Un frágil hombre ya de edad fue a vivir con su hijo, su nuera, y su nieto de cuatro años.
Las manos del viejo temblaban, sus ojos estaban empañados, y sus pasos titubeaban.
Comían juntos en la mesa, pero las temblorosas manos del viejo abuelo y su vista vacilante hacía dificultosa su comida. Las arvejas rodaban de su cuchara al piso.

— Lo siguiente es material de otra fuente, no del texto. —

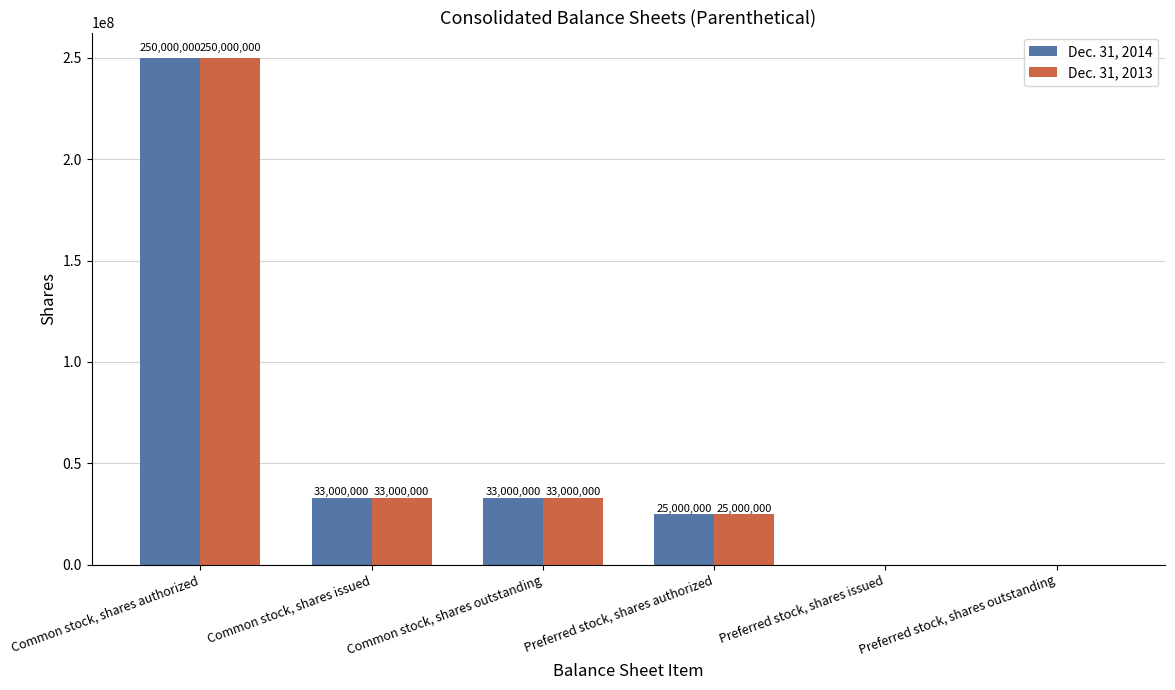

What is the approximate value of Dec. 31, 2013 at Preferred stock, shares authorized?

25000000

Cuando agarraba su taza, la lecha se derramaba sobre la mesa.
El hijo y la nuera se irritaban ante esos desastres.
"Debemos hacer algo con papá" -dijo el hijo.
"Ya tengo bastante con su leche volcada, su ruidoso masticar, y con la comida en el piso".
De modo que el marido y su mujer le acomodaron una mesita en una esquina.
Ahí, el abuelo se sentaba solo, mientras el resto de la familia disfrutaba de la comida.
Puesto que el abuelo había roto uno o dos platos, se le servía la comida en un tazón de madera.
Cuando la familia miraba en su dirección, podía vérsele a veces una lágrima en sus ojos mientras permanecía sentado, solo.
Sin embargo, las únicas palabras que la pareja tenía para él eran serios retos cuando dejaba caer un tenedor o cuando desparramaba comida en el suelo.
El niño de cuatro años contemplaba todo en silencio.
Una noche, antes de la cena, el padre advirtió a su hijo jugando en el suelo con trozos de madera.
Le preguntó a su hijo dulcemente: "¿Qué estás haciendo?". Con igual dulzura, el chico contestó:
"Oh, estoy haciendo una pequeña taza para que vos y mamá coman su comida cuando yo sea grande".